BRUNSWICK (Ga.) -- A few months before Ahmaud Arbery was murdered, shooter Travis McMichael posted a chilling Facebook response about a possible car burglary in his Georgia neighbourhood: "Arm up."
He commented on the item in between chats about lost dog and water service interruption. This is typical of many U.S. online communities that are based around physical neighborhood.
However, McMichael's posts from the subdivision where he lived in 2017 show a neighborhood that was more concerned about low-level incidents. Residents were able to share suspicions, keep their children safe, and become more willing to take matters into themselves.
Online neighborhood forums in the U.S. can have a disturbing tendency to diverge from normal community chat to anxious hypervigilance when discussing suspicion.
It makes people more anxious, hypersensitive or on-alert. Pamela Rutledge, a media psychologist, stated that it makes people more suspicious of others not like them. It's really a way of stacking the kindling because people then watch for anything to go wrong.
Monday's closing arguments will be heard in the murder trial of McMichael, and two other white men accused in the killing of Arbery. This death was part of a wider reckoning of racial injustices in the criminal justice system.
After seeing Arbery, a 25-year-old Black man run in their neighborhood near Brunswick, Georgia in February 2020, Travis McMichael and Greg McMichael took out guns and chased him in a pickup truck. William "Roddie", Bryan, joined the pursuit in his truck and took cellphone video of Travis McMichael's shooting at Arbery while he threw punches, grabbed for the shotgun, and continued the chase.
They claim they were trying to stop illegal burglaries in their area, and McMichael testified that he shot Arbery in self defense.
He also stated that he learned a lot about burglary reports in the Satilla Shores area from the Facebook group. This was where he lived with both of his parents.
His "arm up" comment was in response to a July 2019 court document in which a woman warned of car burglaries and said: "Remember that you can't determine if a theft is a lightweight murderer or a lightweight."
A November item mentioned a Black man recording with a white couple on back-toback nights in a home five houses below the McMichaels. Travis McMichael responded: "They really are playing with fire."
All sides agree that the Black man in question was Arbery. He was captured on video five times in the same house, including before the McMichaels started their pursuit. However, prosecutors claim there is no evidence that he was involved with any crime in the area.
One neighbor testified that she saw a post about a car burglary and decided to check her husband’s truck. She found some tools missing. Brook Perez said it "felt like a violation."
Lindy Cofer, a neighbor, said that people on the Facebook group shared theories and suspicions about who might be responsible. Cofer denied that she has been a victim to crime in more than 30 years.

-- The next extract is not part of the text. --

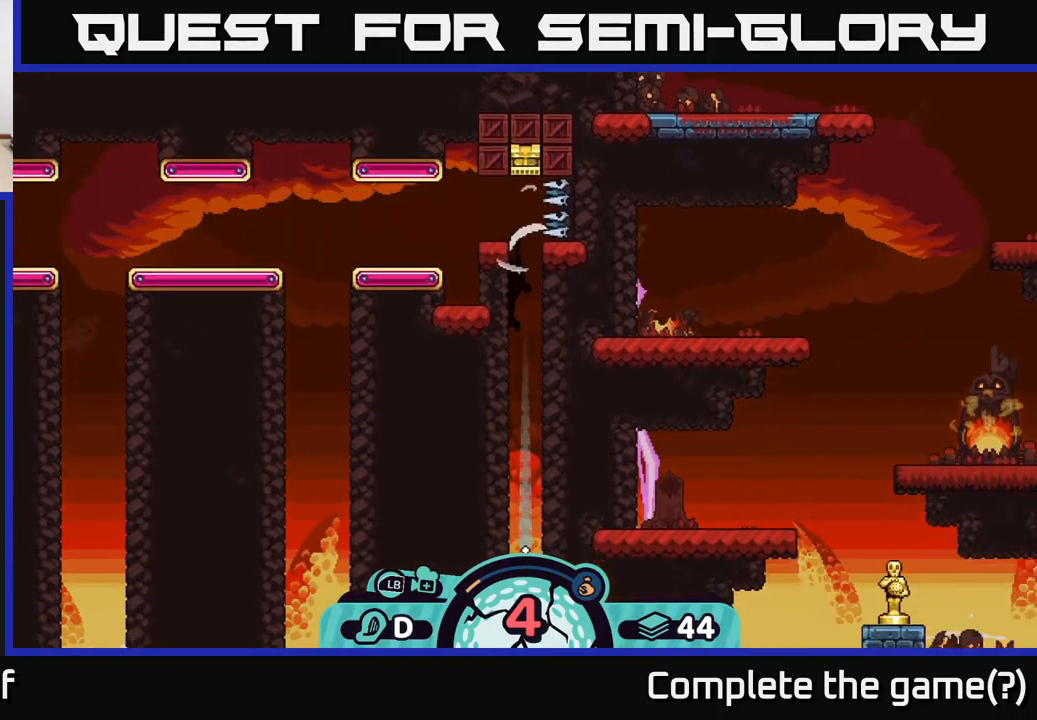
{"buttons": [], "left_stick": "center", "right_stick": "center", "events": []}
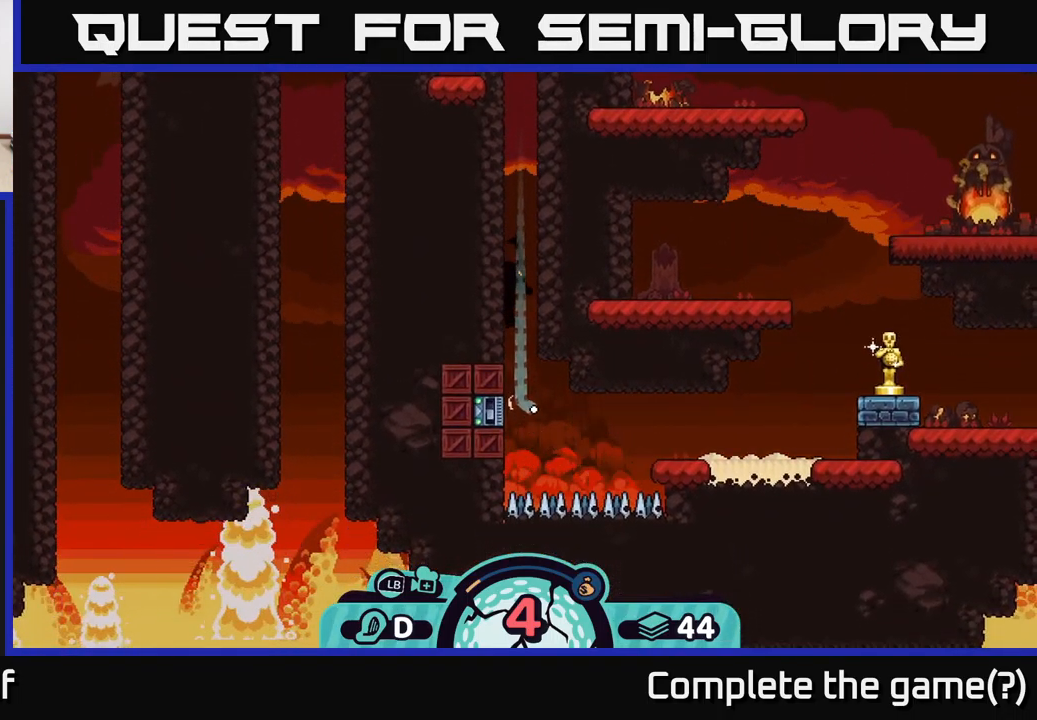
{"buttons": [], "left_stick": "center", "right_stick": "center", "events": []}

According to David Ewoldsen (a Michigan State University professor who studies psychology and media), scholars have known for a long time that fear is a common emotion in people who consume lots of media. Local news has the strongest impact because people are familiar with the area and can identify with it.
It's closer to home on a neighborhood site and "magnifies" the effect, he explained.
Fear is a response that humans have. People may feel compelled to respond to a situation if the spark is a post on social media from a friend. Ewoldsen stated that all of this is intertwined and will increase the chances of violent responses.
Outright violence is still rare. This year, residents in wealthy Danville, California took to Nextdoor to call for Tyrell Wilson's removal. A separate rock-throwing incident led to Wilson being shot in the head by a police officer.
Steven Renderos (executive director of MediaJustice) said that these platforms "serve as platforms to amplify and echo a sense that your community is being under attack." He felt that there was a way white vigilante-ism can be praised, and a way Black existence is criminalized by watching discourses.
Renderos stated that Nextdoor worked with its moderators to reduce racism. An emailed request from The Associated Press to comment on this story was not answered by Facebook.
Renderos still wants to know more about the demographic data of users to determine if it represents the whole community. Artificial intelligence is only capable of weeding out hate speech and violent language.
He said that "at the end of the day," he stated, "what you cannot fix on the platform side are the racism that exists within those communities."